How the server performs the cache lookup depends heavily on the project setup, but will usually include information like the URL of the web page as well as authentication data (if applicable).

For client side caching, a user’s browser can also store elements which have been loaded from the server and are reused in several pages. Examples for this would by stylesheets, JavaScript files or images. Ideally, the browser will only request those files from the server again, if it has reason to believe that their content has changed.

Shared proxy caches act as a gateway between the user and the source server, storing (or caching) the server’s resources. They will not be covered in more detail in this document.

Server Side Caching

Web Pages

While server side caching usually means serving a complete rendered web page directly from a cache, the portals in Gentics Content Management Platform internally use caching in different manners to reduce requests to Gentics Mesh or other data sources (e.g. by caching responses to GraphQL requests which load navigation information).

Details vary depending on which Gentics Portal is being used: 

Gentics Portal | java

    will cache rendered pages in a disc backed cache (meaning the cache will persist through restarts of the portal), unless caching is explicitly disabled in the configuration.

Gentics Portal | php

    a web cache can be configured using the caching capabilities of the web server used to run the page (e.g. Apache’s mod_cache).

In both cases, if it has been requested before, a requested page is not rendered again but served directly from the cache instead.

Images

Images resized by the Gentics Image Store will also be cached by the server so that following requests do not have to compute the resized image again.  

Client Side Caching

A web server delivering content to a client may indicate that the user’s browser is allowed to store the content and reuse it again under certain conditions for a specific amount of time. This is done by making use of the Cache-Control, Last-Modified and ETag HTTP headers, as described below:

Controlling Freshness

The server can tell the client for how long a resource is valid and may be used without checking. For example, setting Cache-Control: max-age=3600 tells the browser that the response can be reused without checking for the next hour, before it becomes stale.[1]

To configure the Cache-Control header for static files, binaries and rendered pages, please consult the documentation of your Gentics Portal.

Controlling Validation

Once a resource is stale (because it was last requested more than max-age seconds ago), the browser can ask the server to validate that the resource is still valid. This is achieved either by setting the Last-Modified or ETag[2] HTTP headers.

When a client like the web browser needs to validate that a resource is still fresh, it can send a so called conditional request with a If-Modified-Since or If-None-Match header respectively. In the first case the browser says "Send me the resource again, if it changed since the Last-Modified timestamp", and in the second case it says "Send me the resource again, if its ETag is no longer the one you sent last time".

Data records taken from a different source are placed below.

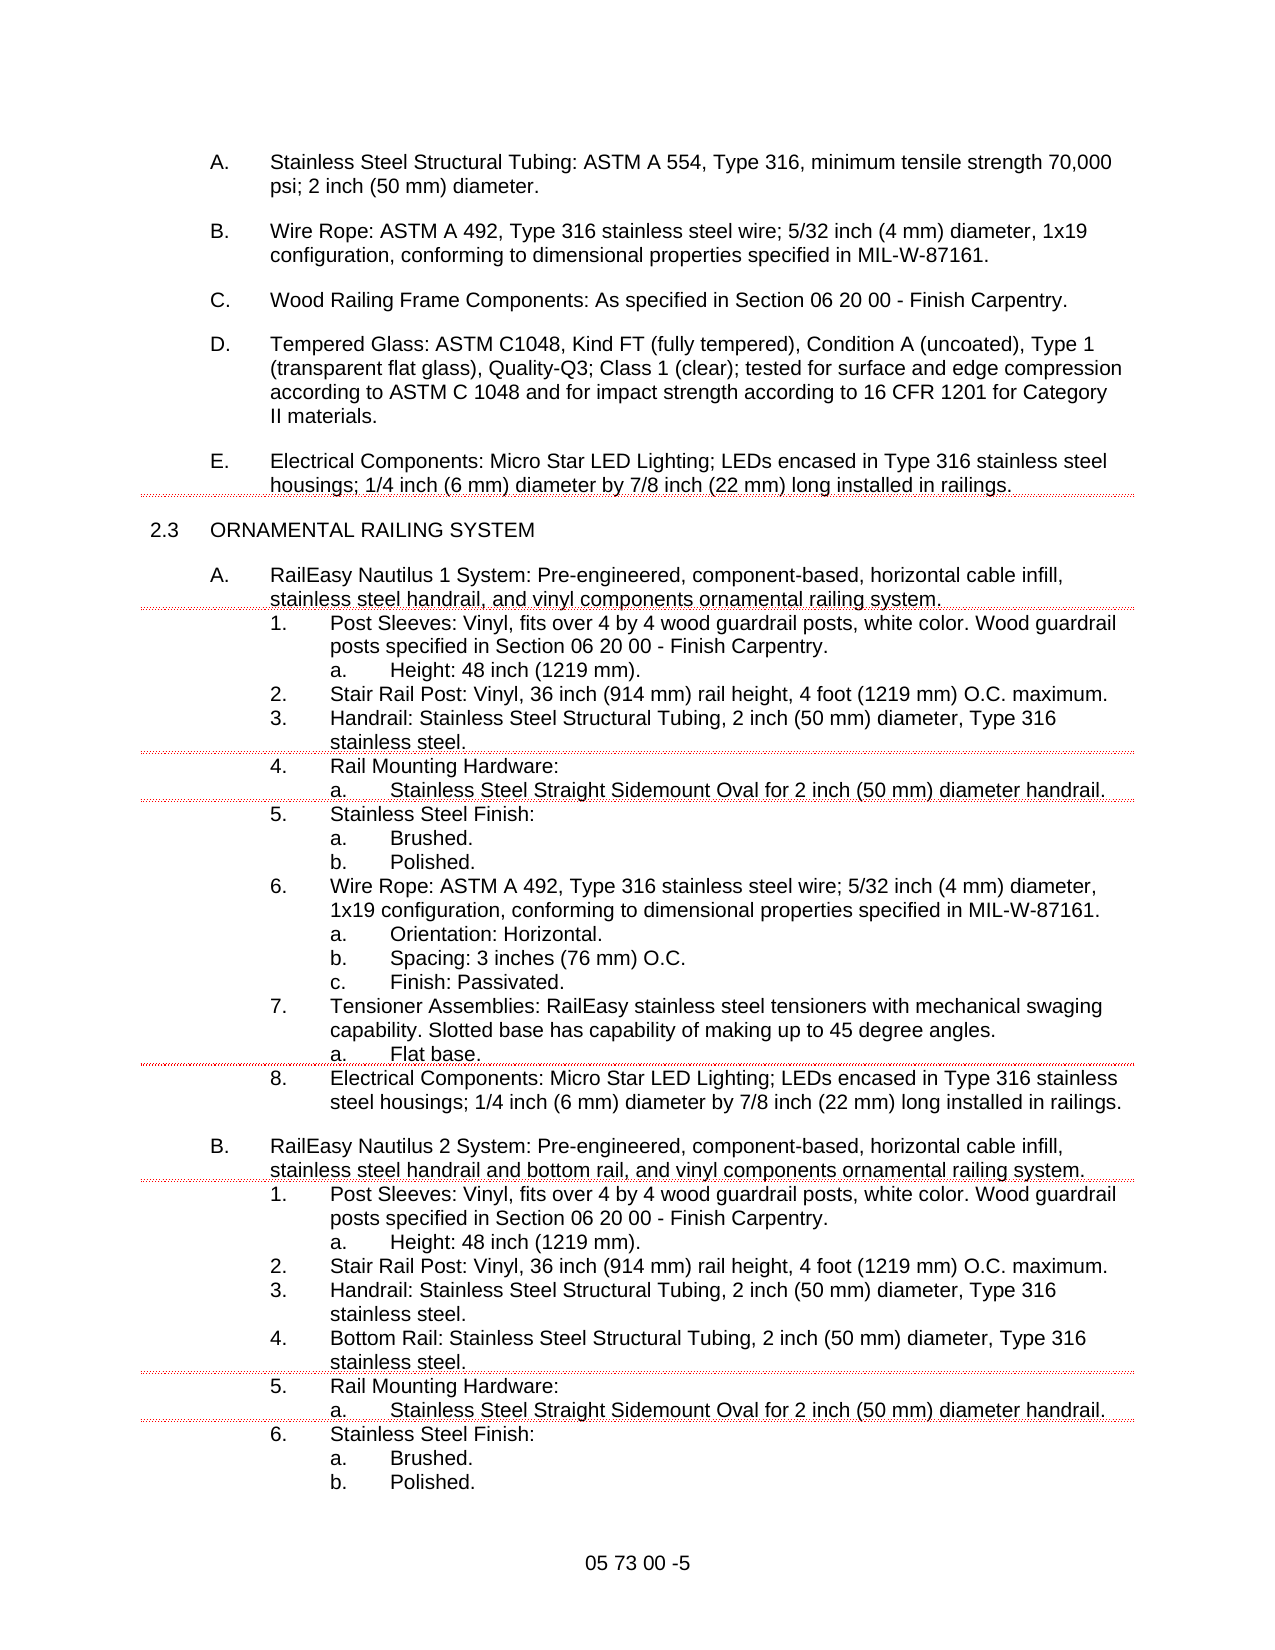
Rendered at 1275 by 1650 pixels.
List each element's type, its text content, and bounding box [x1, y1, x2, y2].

list Handrail: Stainless Steel Structural Tubing, 2 inch (50 mm) diameter, Type 316 stainless steel. [270, 1278, 1125, 1326]
list Wood Railing Frame Components: As specified in Section 06 20 00 - Finish Carpentry. [210, 287, 1125, 311]
list Bottom Rail: Stainless Steel Structural Tubing, 2 inch (50 mm) diameter, Type 316 stainless steel. [270, 1326, 1125, 1374]
list Stainless Steel Finish: [270, 1422, 1125, 1446]
list Finish: Passivated. [330, 970, 1125, 994]
list Rail Mounting Hardware: [270, 1374, 1125, 1398]
list Stainless Steel Finish: [270, 802, 1125, 826]
list Post Sleeves: Vinyl, fits over 4 by 4 wood guardrail posts, white color. Wood guardrail posts specified in Section 06 20 00 - Finish Carpentry. [270, 1182, 1125, 1230]
list Polished. [330, 850, 1125, 874]
list RailEasy Nautilus 2 System: Pre-engineered, component-based, horizontal cable infill, stainless steel handrail and bottom rail, and vinyl components ornamental railing system. [210, 1134, 1125, 1182]
list Stainless Steel Straight Sidemount Oval for 2 inch (50 mm) diameter handrail. [330, 778, 1125, 802]
list Stair Rail Post: Vinyl, 36 inch (914 mm) rail height, 4 foot (1219 mm) O.C. maximum. [270, 1254, 1125, 1278]
list Handrail: Stainless Steel Structural Tubing, 2 inch (50 mm) diameter, Type 316 stainless steel. [270, 706, 1125, 754]
list Orientation: Horizontal. [330, 922, 1125, 946]
list Polished. [330, 1470, 1125, 1494]
list Flat base. [330, 1042, 1125, 1066]
list Rail Mounting Hardware: [270, 754, 1125, 778]
list Electrical Components: Micro Star LED Lighting; LEDs encased in Type 316 stainless steel housings; 1/4 inch (6 mm) diameter by 7/8 inch (22 mm) long installed in railings. [270, 1066, 1125, 1113]
list Post Sleeves: Vinyl, fits over 4 by 4 wood guardrail posts, white color. Wood guardrail posts specified in Section 06 20 00 - Finish Carpentry. [270, 610, 1125, 658]
list Brushed. [330, 1446, 1125, 1470]
list Brushed. [330, 826, 1125, 850]
list Stainless Steel Structural Tubing: ASTM A 554, Type 316, minimum tensile strength 70,000 psi; 2 inch (50 mm) diameter. [210, 150, 1125, 198]
list Wire Rope: ASTM A 492, Type 316 stainless steel wire; 5/32 inch (4 mm) diameter, 1x19 configuration, conforming to dimensional properties specified in MIL-W-87161. [270, 874, 1125, 922]
list Height: 48 inch (1219 mm). [330, 1230, 1125, 1254]
list Wire Rope: ASTM A 492, Type 316 stainless steel wire; 5/32 inch (4 mm) diameter, 1x19 configuration, conforming to dimensional properties specified in MIL-W-87161. [210, 219, 1125, 267]
list Spacing: 3 inches (76 mm) O.C. [330, 946, 1125, 970]
list Tempered Glass: ASTM C1048, Kind FT (fully tempered), Condition A (uncoated), Type 1 (transparent flat glass), Quality-Q3; Class 1 (clear); tested for surface and edge compression according to ASTM C 1048 and for impact strength according to 16 CFR 1201 for Category II materials. [210, 332, 1125, 428]
list ORNAMENTAL RAILING SYSTEM [150, 518, 1125, 542]
list Stair Rail Post: Vinyl, 36 inch (914 mm) rail height, 4 foot (1219 mm) O.C. maximum. [270, 682, 1125, 706]
list Height: 48 inch (1219 mm). [330, 658, 1125, 682]
list Electrical Components: Micro Star LED Lighting; LEDs encased in Type 316 stainless steel housings; 1/4 inch (6 mm) diameter by 7/8 inch (22 mm) long installed in railings. [210, 449, 1125, 497]
list Tensioner Assemblies: RailEasy stainless steel tensioners with mechanical swaging capability. Slotted base has capability of making up to 45 degree angles. [270, 994, 1125, 1042]
list Stainless Steel Straight Sidemount Oval for 2 inch (50 mm) diameter handrail. [330, 1398, 1125, 1422]
list RailEasy Nautilus 1 System: Pre-engineered, component-based, horizontal cable infill, stainless steel handrail, and vinyl components ornamental railing system. [210, 562, 1125, 610]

In either case the server will respond with the status code 302 Not Modified and an empty body, if the resource is still valid (usually resetting the freshness information), or otherwise send the changed resource.

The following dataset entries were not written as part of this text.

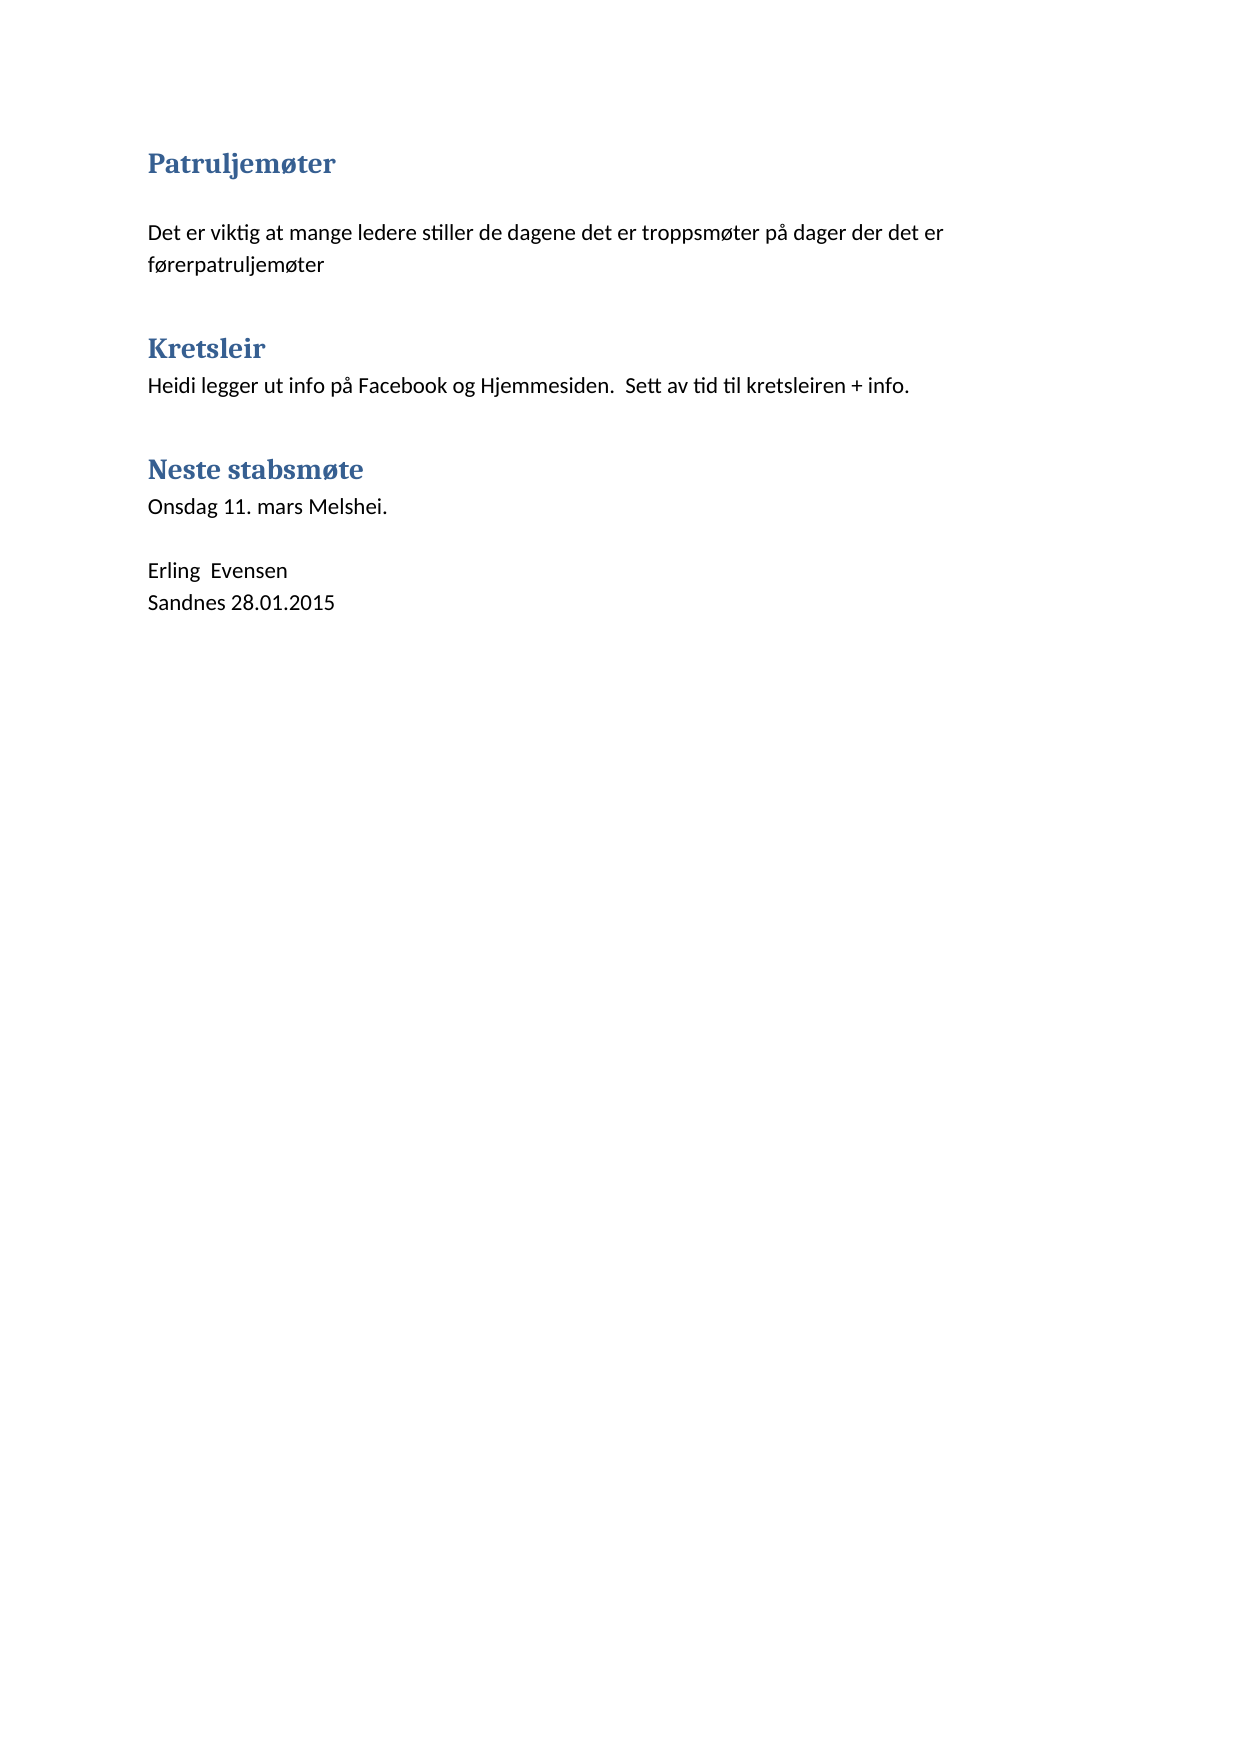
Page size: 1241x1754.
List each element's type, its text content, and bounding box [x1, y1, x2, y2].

list Onsdag 11. mars Melshei. [148, 492, 1093, 520]
list Sandnes 28.01.2015 [148, 588, 1093, 617]
list Erling Evensen [148, 556, 1093, 584]
subtitle Kretsleir [148, 333, 1093, 366]
list Det er viktig at mange ledere stiller de dagene det er troppsmøter på dager der det er førerpatruljemøter [148, 218, 1093, 278]
list Heidi legger ut info på Facebook og Hjemmesiden. Sett av tid til kretsleiren + info. [148, 371, 1093, 399]
subtitle Patruljemøter [148, 148, 1093, 181]
subtitle Neste stabsmøte [148, 453, 1093, 487]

In our experience, rules for validation are highly project and content type specific, therefore setting these headers cannot always be done automatically by Gentics Content Management Platform. Instead, we support the whole variety of reasonable use cases. Please refer to the documentation of your Gentics Portal for further information.

Summary

The Gentics Content Management Platform offers server side caching configuration options and supports providing the necessary HTTP headers to enable client side caching — and it even takes care of many use cases automatically. Please refer to the documentation of your Gentics Portal for details.  

Further Reading


1. The Expires HTTP header serves a similar purpose, but is obsolete in the presence of a Cache-Control: max-age directive.
2. An ETag is a relatively short string which changes, whenever the contents of a resource changes.